About this task — Starting at the first line of the records and ending at the line containing "Die Linsen in", rewrite the lines with "Соки" changed to "Напитки" and everything else left as it is.

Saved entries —

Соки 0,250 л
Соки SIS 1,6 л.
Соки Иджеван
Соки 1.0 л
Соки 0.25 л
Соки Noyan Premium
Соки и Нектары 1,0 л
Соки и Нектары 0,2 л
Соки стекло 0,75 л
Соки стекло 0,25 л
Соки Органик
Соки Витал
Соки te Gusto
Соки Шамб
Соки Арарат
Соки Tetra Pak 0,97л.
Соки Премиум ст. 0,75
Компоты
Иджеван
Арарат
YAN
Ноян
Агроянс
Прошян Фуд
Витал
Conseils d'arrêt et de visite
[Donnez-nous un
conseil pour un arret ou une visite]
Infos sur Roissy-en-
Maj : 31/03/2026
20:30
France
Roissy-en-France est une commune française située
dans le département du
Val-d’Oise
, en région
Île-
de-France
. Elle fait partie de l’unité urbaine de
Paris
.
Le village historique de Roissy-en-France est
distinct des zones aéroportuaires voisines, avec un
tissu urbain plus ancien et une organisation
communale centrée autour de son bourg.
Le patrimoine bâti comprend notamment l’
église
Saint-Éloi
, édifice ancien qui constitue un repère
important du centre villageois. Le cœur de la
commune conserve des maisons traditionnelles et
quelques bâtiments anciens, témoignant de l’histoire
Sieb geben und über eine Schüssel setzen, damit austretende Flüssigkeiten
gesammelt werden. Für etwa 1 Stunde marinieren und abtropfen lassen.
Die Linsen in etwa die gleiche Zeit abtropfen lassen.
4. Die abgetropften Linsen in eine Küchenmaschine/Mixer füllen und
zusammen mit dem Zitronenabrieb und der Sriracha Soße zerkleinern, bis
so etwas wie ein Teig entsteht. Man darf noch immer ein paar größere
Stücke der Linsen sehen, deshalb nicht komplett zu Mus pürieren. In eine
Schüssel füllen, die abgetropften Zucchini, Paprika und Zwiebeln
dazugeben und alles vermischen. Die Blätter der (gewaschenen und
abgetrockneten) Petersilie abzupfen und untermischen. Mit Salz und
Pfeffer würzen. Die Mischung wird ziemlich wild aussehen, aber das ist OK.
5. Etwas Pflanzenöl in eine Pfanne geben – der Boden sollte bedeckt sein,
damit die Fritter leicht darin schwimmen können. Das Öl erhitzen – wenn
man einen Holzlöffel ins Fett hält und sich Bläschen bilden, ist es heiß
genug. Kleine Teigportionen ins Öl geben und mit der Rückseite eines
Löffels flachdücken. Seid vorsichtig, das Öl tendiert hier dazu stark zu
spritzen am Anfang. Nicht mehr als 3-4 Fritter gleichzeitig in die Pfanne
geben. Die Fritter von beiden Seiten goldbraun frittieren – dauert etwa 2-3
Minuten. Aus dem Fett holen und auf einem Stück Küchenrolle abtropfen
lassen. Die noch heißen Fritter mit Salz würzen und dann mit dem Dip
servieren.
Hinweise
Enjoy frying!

Written solution —
Напитки 0,250 л
Напитки SIS 1,6 л.
Напитки Иджеван
Напитки 1.0 л
Напитки 0.25 л
Напитки Noyan Premium
Напитки и Нектары 1,0 л
Напитки и Нектары 0,2 л
Напитки стекло 0,75 л
Напитки стекло 0,25 л
Напитки Органик
Напитки Витал
Напитки te Gusto
Напитки Шамб
Напитки Арарат
Напитки Tetra Pak 0,97л.
Напитки Премиум ст. 0,75
Компоты
Иджеван
Арарат
YAN
Ноян
Агроянс
Прошян Фуд
Витал
Conseils d'arrêt et de visite
[Donnez-nous un
conseil pour un arret ou une visite]
Infos sur Roissy-en-
Maj : 31/03/2026
20:30
France
Roissy-en-France est une commune française située
dans le département du
Val-d’Oise
, en région
Île-
de-France
. Elle fait partie de l’unité urbaine de
Paris
.
Le village historique de Roissy-en-France est
distinct des zones aéroportuaires voisines, avec un
tissu urbain plus ancien et une organisation
communale centrée autour de son bourg.
Le patrimoine bâti comprend notamment l’
église
Saint-Éloi
, édifice ancien qui constitue un repère
important du centre villageois. Le cœur de la
commune conserve des maisons traditionnelles et
quelques bâtiments anciens, témoignant de l’histoire
Sieb geben und über eine Schüssel setzen, damit austretende Flüssigkeiten
gesammelt werden. Für etwa 1 Stunde marinieren und abtropfen lassen.
Die Linsen in etwa die gleiche Zeit abtropfen lassen.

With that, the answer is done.